▶ [Aim of the task] The entries are to be repeated verbatim, with nothing left out.

▶ [Saved data entries]
= Beginning of Section =
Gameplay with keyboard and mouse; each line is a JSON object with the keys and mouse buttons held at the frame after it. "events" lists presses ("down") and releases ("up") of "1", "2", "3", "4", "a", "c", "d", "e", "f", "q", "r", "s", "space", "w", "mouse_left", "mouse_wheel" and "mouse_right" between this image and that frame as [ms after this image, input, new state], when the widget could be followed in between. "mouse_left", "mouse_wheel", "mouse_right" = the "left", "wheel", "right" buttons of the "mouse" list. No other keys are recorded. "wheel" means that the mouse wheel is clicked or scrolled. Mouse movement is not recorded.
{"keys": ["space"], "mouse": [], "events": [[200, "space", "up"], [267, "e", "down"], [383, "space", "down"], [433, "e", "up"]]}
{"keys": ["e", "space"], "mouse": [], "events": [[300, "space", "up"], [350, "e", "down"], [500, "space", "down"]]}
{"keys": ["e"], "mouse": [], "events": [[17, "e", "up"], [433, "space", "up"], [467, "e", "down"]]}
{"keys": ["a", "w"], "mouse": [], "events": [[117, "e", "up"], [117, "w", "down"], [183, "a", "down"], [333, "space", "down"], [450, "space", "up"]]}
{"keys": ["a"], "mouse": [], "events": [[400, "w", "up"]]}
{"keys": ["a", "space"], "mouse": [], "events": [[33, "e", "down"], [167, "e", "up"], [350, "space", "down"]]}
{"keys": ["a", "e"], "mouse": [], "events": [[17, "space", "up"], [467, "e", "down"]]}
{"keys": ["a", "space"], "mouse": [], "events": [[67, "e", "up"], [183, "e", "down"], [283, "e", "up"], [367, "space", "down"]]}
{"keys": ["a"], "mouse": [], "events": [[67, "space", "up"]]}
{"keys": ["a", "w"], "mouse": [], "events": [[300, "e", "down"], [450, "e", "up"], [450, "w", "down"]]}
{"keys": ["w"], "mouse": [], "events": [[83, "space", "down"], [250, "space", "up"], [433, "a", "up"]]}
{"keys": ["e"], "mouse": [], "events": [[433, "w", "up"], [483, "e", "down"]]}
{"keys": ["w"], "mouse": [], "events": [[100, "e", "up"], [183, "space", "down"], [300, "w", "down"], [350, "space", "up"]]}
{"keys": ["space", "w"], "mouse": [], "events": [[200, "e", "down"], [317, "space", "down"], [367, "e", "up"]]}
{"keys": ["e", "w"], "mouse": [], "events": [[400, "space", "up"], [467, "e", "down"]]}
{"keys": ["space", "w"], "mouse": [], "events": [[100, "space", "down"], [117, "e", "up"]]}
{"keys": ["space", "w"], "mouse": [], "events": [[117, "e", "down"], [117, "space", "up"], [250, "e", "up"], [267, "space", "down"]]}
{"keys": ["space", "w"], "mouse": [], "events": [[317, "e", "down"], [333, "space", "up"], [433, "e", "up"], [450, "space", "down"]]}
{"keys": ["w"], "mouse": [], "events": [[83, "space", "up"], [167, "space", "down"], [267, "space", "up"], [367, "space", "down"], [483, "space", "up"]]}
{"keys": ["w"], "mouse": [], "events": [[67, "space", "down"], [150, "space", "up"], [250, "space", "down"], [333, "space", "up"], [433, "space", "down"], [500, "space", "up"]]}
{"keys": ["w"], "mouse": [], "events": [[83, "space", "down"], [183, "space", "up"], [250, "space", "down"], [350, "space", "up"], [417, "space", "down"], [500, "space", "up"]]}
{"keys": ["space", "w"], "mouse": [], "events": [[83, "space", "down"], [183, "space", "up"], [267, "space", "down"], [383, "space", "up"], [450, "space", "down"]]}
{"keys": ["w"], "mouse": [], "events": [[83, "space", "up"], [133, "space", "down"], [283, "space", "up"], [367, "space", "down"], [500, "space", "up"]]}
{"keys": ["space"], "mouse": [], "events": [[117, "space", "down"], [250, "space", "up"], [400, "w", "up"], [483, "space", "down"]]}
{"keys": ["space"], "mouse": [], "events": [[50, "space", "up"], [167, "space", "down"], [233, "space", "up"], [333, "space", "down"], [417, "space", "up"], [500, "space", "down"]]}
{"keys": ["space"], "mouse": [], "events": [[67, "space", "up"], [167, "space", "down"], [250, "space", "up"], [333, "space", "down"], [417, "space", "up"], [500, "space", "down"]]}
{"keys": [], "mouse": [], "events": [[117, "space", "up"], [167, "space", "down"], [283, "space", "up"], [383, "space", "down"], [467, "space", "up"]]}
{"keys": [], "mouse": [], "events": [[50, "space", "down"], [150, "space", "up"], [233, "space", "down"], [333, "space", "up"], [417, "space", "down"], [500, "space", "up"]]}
= End of Section =
▶ [Exercise output]
Gameplay with keyboard and mouse; each line is a JSON object with the keys and mouse buttons held at the frame after it. "events" lists presses ("down") and releases ("up") of "1", "2", "3", "4", "a", "c", "d", "e", "f", "q", "r", "s", "space", "w", "mouse_left", "mouse_wheel" and "mouse_right" between this image and that frame as [ms after this image, input, new state], when the widget could be followed in between. "mouse_left", "mouse_wheel", "mouse_right" = the "left", "wheel", "right" buttons of the "mouse" list. No other keys are recorded. "wheel" means that the mouse wheel is clicked or scrolled. Mouse movement is not recorded.
{"keys": ["space"], "mouse": [], "events": [[200, "space", "up"], [267, "e", "down"], [383, "space", "down"], [433, "e", "up"]]}
{"keys": ["e", "space"], "mouse": [], "events": [[300, "space", "up"], [350, "e", "down"], [500, "space", "down"]]}
{"keys": ["e"], "mouse": [], "events": [[17, "e", "up"], [433, "space", "up"], [467, "e", "down"]]}
{"keys": ["a", "w"], "mouse": [], "events": [[117, "e", "up"], [117, "w", "down"], [183, "a", "down"], [333, "space", "down"], [450, "space", "up"]]}
{"keys": ["a"], "mouse": [], "events": [[400, "w", "up"]]}
{"keys": ["a", "space"], "mouse": [], "events": [[33, "e", "down"], [167, "e", "up"], [350, "space", "down"]]}
{"keys": ["a", "e"], "mouse": [], "events": [[17, "space", "up"], [467, "e", "down"]]}
{"keys": ["a", "space"], "mouse": [], "events": [[67, "e", "up"], [183, "e", "down"], [283, "e", "up"], [367, "space", "down"]]}
{"keys": ["a"], "mouse": [], "events": [[67, "space", "up"]]}
{"keys": ["a", "w"], "mouse": [], "events": [[300, "e", "down"], [450, "e", "up"], [450, "w", "down"]]}
{"keys": ["w"], "mouse": [], "events": [[83, "space", "down"], [250, "space", "up"], [433, "a", "up"]]}
{"keys": ["e"], "mouse": [], "events": [[433, "w", "up"], [483, "e", "down"]]}
{"keys": ["w"], "mouse": [], "events": [[100, "e", "up"], [183, "space", "down"], [300, "w", "down"], [350, "space", "up"]]}
{"keys": ["space", "w"], "mouse": [], "events": [[200, "e", "down"], [317, "space", "down"], [367, "e", "up"]]}
{"keys": ["e", "w"], "mouse": [], "events": [[400, "space", "up"], [467, "e", "down"]]}
{"keys": ["space", "w"], "mouse": [], "events": [[100, "space", "down"], [117, "e", "up"]]}
{"keys": ["space", "w"], "mouse": [], "events": [[117, "e", "down"], [117, "space", "up"], [250, "e", "up"], [267, "space", "down"]]}
{"keys": ["space", "w"], "mouse": [], "events": [[317, "e", "down"], [333, "space", "up"], [433, "e", "up"], [450, "space", "down"]]}
{"keys": ["w"], "mouse": [], "events": [[83, "space", "up"], [167, "space", "down"], [267, "space", "up"], [367, "space", "down"], [483, "space", "up"]]}
{"keys": ["w"], "mouse": [], "events": [[67, "space", "down"], [150, "space", "up"], [250, "space", "down"], [333, "space", "up"], [433, "space", "down"], [500, "space", "up"]]}
{"keys": ["w"], "mouse": [], "events": [[83, "space", "down"], [183, "space", "up"], [250, "space", "down"], [350, "space", "up"], [417, "space", "down"], [500, "space", "up"]]}
{"keys": ["space", "w"], "mouse": [], "events": [[83, "space", "down"], [183, "space", "up"], [267, "space", "down"], [383, "space", "up"], [450, "space", "down"]]}
{"keys": ["w"], "mouse": [], "events": [[83, "space", "up"], [133, "space", "down"], [283, "space", "up"], [367, "space", "down"], [500, "space", "up"]]}
{"keys": ["space"], "mouse": [], "events": [[117, "space", "down"], [250, "space", "up"], [400, "w", "up"], [483, "space", "down"]]}
{"keys": ["space"], "mouse": [], "events": [[50, "space", "up"], [167, "space", "down"], [233, "space", "up"], [333, "space", "down"], [417, "space", "up"], [500, "space", "down"]]}
{"keys": ["space"], "mouse": [], "events": [[67, "space", "up"], [167, "space", "down"], [250, "space", "up"], [333, "space", "down"], [417, "space", "up"], [500, "space", "down"]]}
{"keys": [], "mouse": [], "events": [[117, "space", "up"], [167, "space", "down"], [283, "space", "up"], [383, "space", "down"], [467, "space", "up"]]}
{"keys": [], "mouse": [], "events": [[50, "space", "down"], [150, "space", "up"], [233, "space", "down"], [333, "space", "up"], [417, "space", "down"], [500, "space", "up"]]}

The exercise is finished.